My brother likes to say "Since before your sun burned hot in space, and before your race was born, I have awaited... a Pepsi!"
A friend wrote an audio spoof of the ep which we recorded on cassette back in the 80s, His line, after Kirk expresses amazement at the guardian, was "A compliment! Since before your sun..." :lol:
 
So there were 3 TOS episodes that went to the edge of the galaxy - WNMHGB, the Kelvin one, The Truth in Beauty one. So in the Kelvin one there didn't seem to be much of a barrier - I mean Kirk and Spock weren't looking around for silver-eyed Gray Mitchells - maybe they skirted around its edge. I mean is that on the direct path to Andromeda?. In Truth they seem to have a bit of a wobble but again no silver-eyed ESPers.
Basically I think a barrier at the edge of the galaxy is a whole lot of balderdash. What the end of the galaxy anyway? Isn't our galaxy crashing into another galaxy anyway? So my own explanation is that some super race put up a barrier for a certain length to protect the galaxy from direct invasion. Of course attackers could go around it if they knew it was there. Maybe the Domesday machine was diverted. Maybe 100 other Domesday machines were damaged and self-destructed.
In Truth though I don't understand why they couldn't just chuck a 360 or look through telescopes to make it back into our galaxy.
 
Yeah at that point Kirk and Co didn't know if it was something thought would wear off with a couple days of bedrest.
As Kirk said to Spock: "The medical department knows as little as we do. In dosages approaching this, there's some record of wild paranoia."

Kor

This.



Granting that paradoxes can be invoked in the first place, something only bad sci-fi writers do (or fantasy writers not constrained by logic), I agree. Tampering of that kind could easily lead to a far worse situation.

I realize I am probably in the minority, as many Trek fans have awarded TCOTEOF "Best Trek episode ever." For me none of the emotional cliff-hangers work at all because they do not make sense, and cannot be made to make sense. Assume a multiverse approach, about the only way to make the story viable. In that case, the Enterprise would not have "disappeared," nor would Edith Keeler's death be so dramatic, as she'd be alive somewhen. To create any sort of conflict, Kirk would have to abandon his command responsibilities, and his whole universe, which I would see as grossly out of character.

+++++

• [Action item A] From the Star Trek discussion, return the text between "As Kirk said" and "far worse situation.", inclusive.
• [Action item B] Decide whether each statement agrees with the Star Trek discussion. For each, answer yes or no and quote the deciding words. (i) The audio spoof was recorded on cassette in the 80s. (ii) The writer finds a barrier at the edge of the galaxy believable. (iii) Three TOS episodes went to the edge of the galaxy.
• [Action item C] Rewrite as a bulleted list the paragraph of the Star Trek discussion that begins "I realize I am probably in the minority", keeping its main points.

• [Record extracts]
+++++

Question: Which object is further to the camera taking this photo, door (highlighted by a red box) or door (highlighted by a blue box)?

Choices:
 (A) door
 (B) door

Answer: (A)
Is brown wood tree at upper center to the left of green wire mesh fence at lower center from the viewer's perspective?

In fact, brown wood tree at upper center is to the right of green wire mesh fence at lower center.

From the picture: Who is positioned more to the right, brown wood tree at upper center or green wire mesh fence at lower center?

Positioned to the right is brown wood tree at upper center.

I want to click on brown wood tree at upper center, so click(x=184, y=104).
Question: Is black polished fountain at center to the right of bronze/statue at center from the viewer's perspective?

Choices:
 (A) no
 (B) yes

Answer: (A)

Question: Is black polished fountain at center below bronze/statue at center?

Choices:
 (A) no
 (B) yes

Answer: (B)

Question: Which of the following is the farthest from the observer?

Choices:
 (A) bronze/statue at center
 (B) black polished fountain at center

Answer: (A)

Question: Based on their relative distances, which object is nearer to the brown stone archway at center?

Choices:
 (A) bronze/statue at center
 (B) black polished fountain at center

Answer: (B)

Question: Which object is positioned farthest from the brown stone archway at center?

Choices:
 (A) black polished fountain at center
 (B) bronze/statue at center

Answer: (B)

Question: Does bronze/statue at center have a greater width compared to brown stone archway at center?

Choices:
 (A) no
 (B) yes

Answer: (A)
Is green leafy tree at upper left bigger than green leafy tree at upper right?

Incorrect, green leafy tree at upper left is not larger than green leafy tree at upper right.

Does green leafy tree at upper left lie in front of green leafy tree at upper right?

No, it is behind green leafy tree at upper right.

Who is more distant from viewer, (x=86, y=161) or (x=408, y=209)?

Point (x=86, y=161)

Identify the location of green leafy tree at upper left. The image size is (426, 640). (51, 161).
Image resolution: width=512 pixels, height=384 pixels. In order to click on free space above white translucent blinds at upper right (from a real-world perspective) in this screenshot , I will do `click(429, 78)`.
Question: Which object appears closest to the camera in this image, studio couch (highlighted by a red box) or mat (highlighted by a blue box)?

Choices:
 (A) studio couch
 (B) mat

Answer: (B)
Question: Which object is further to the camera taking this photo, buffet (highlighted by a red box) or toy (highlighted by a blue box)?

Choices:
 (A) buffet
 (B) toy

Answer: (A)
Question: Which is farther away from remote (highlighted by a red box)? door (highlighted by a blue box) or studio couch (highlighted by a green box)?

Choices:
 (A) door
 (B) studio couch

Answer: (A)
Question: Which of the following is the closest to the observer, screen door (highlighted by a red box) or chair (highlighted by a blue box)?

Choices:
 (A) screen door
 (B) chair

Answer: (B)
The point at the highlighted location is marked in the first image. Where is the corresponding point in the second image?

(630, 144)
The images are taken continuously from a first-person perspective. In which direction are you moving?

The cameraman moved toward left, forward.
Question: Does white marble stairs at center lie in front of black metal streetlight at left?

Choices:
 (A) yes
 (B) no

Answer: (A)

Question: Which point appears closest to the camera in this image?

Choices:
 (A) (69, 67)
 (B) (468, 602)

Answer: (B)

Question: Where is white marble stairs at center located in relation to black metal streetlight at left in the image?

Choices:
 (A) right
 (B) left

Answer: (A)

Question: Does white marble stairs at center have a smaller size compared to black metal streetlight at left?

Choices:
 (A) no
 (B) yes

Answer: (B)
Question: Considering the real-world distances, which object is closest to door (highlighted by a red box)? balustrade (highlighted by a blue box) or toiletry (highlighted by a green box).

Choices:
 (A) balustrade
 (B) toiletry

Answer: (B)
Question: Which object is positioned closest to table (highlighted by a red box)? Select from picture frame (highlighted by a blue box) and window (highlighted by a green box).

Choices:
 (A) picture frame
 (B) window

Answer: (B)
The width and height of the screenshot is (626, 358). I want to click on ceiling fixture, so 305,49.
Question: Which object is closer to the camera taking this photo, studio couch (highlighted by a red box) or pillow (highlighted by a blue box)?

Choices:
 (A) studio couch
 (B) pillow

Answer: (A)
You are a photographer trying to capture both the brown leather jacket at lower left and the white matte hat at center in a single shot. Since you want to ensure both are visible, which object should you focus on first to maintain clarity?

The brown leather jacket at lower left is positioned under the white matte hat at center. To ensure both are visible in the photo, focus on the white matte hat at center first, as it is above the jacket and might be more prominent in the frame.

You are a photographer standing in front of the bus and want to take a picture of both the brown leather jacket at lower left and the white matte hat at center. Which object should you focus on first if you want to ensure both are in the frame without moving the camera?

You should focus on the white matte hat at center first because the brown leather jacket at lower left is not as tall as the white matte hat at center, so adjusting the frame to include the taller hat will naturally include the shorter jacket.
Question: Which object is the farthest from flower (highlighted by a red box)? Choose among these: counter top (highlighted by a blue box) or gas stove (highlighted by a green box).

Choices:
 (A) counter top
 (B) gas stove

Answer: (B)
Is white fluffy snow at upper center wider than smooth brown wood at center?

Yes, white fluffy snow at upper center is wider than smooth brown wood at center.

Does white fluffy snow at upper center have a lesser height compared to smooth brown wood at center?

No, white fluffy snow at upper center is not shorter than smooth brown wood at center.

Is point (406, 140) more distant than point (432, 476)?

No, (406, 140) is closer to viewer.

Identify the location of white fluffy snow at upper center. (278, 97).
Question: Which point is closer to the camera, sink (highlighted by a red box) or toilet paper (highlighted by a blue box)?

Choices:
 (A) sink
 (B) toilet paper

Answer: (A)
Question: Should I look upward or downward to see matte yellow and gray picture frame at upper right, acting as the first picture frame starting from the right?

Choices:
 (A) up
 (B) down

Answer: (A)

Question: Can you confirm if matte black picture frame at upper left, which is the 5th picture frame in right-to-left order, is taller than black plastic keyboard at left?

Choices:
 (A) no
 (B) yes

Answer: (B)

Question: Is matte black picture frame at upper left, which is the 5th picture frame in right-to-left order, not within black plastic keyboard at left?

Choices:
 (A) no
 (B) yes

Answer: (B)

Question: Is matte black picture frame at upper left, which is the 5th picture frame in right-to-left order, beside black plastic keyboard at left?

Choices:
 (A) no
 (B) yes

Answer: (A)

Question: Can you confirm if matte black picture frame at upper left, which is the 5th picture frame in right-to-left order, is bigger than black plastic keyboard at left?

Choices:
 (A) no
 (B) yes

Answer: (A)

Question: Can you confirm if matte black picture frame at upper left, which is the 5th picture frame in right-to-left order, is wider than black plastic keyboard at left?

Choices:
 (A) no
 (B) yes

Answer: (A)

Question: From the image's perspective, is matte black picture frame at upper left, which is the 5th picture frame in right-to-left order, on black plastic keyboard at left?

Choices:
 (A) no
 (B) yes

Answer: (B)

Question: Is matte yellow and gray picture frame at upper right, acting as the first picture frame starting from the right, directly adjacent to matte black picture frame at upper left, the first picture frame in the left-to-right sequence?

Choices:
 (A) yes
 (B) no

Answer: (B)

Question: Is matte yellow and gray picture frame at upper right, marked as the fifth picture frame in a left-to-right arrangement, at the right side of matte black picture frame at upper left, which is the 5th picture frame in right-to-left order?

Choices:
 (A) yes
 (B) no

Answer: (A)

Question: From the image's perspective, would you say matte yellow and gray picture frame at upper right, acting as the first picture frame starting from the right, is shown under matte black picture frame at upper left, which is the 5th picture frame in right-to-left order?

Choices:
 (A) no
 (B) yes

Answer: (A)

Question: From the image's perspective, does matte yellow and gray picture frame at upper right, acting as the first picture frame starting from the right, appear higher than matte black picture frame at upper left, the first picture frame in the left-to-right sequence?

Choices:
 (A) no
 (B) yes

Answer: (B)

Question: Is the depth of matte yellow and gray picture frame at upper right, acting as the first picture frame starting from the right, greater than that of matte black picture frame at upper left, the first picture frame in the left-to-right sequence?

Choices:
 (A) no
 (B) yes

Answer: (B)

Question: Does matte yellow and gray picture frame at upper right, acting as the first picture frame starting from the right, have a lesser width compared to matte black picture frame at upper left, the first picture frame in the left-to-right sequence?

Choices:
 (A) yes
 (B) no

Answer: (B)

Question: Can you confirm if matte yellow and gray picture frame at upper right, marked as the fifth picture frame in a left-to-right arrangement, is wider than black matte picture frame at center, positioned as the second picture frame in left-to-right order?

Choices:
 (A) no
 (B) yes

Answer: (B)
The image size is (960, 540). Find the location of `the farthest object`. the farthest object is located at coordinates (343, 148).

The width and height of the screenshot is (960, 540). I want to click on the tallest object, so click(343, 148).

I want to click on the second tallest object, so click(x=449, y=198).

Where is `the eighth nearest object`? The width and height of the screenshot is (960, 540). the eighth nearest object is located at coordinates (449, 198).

+++++

• [Exercise response A]
As Kirk said to Spock: "The medical department knows as little as we do. In dosages approaching this, there's some record of wild paranoia."

Kor

This.



Granting that paradoxes can be invoked in the first place, something only bad sci-fi writers do (or fantasy writers not constrained by logic), I agree. Tampering of that kind could easily lead to a far worse situation.

• [Exercise response B]
(i) Yes: "which we recorded on cassette back in the 80s"
(ii) No: "Basically I think a barrier at the edge of the galaxy is a whole lot of balderdash."
(iii) Yes: "So there were 3 TOS episodes that went to the edge of the galaxy"

• [Exercise response C]
- The writer is probably in the minority, since many Trek fans have called TCOTEOF "Best Trek episode ever."
- For the writer, none of the episode's emotional cliff-hangers work, because they do not make sense and cannot be made to make sense.
- A multiverse approach is about the only way to make the story viable.
- Under that approach, the Enterprise would not have "disappeared." Edith Keeler's death would also be less dramatic, because she would be alive somewhen.
- To create any conflict, Kirk would have to abandon his command responsibilities and his whole universe, which the writer sees as grossly out of character.